### DATA PROVIDED
--- start ---

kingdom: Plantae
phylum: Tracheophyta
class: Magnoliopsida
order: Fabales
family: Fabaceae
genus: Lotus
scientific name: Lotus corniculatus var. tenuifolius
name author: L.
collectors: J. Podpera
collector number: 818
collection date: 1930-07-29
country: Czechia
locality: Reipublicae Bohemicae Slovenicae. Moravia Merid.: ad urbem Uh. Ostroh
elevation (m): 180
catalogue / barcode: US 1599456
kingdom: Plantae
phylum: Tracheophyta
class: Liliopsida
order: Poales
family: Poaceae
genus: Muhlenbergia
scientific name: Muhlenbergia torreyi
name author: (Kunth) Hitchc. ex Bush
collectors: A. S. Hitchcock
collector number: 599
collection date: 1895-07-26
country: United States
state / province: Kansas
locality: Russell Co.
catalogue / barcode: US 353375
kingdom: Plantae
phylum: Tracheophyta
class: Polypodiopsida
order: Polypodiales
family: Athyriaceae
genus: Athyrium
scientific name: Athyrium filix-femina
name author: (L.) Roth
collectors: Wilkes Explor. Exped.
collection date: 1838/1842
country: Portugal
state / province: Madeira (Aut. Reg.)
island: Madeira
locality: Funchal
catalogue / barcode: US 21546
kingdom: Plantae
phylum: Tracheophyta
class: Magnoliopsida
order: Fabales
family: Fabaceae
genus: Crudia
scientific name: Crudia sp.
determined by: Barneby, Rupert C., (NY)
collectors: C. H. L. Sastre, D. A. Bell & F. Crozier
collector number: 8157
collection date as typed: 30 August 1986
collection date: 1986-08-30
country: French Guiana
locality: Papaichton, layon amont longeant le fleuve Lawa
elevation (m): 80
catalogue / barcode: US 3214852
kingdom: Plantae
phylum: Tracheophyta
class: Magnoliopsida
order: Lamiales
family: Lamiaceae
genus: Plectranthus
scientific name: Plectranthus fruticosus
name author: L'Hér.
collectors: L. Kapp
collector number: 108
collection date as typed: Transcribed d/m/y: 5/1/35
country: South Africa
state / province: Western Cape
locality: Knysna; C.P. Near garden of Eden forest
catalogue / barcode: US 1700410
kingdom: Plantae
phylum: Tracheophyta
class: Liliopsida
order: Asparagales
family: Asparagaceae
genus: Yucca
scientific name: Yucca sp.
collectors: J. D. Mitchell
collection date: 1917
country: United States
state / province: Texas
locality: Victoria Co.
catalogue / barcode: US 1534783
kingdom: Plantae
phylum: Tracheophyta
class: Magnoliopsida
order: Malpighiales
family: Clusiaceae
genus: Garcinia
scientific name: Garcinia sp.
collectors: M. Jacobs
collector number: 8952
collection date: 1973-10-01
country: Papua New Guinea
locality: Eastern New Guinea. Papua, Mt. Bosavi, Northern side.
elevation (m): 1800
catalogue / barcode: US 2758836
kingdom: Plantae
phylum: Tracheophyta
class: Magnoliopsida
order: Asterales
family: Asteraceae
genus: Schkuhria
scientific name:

--- end ---

### REQUIRED WORK
Find every line in the data above that contains the string "order", and copy each of those lines out in full. Case counts, so a match must have the same capital and lowercase letters.

### RIGHT ANSWER
order: Fabales
order: Poales
order: Polypodiales
order: Fabales
order: Lamiales
order: Asparagales
order: Malpighiales
order: Asterales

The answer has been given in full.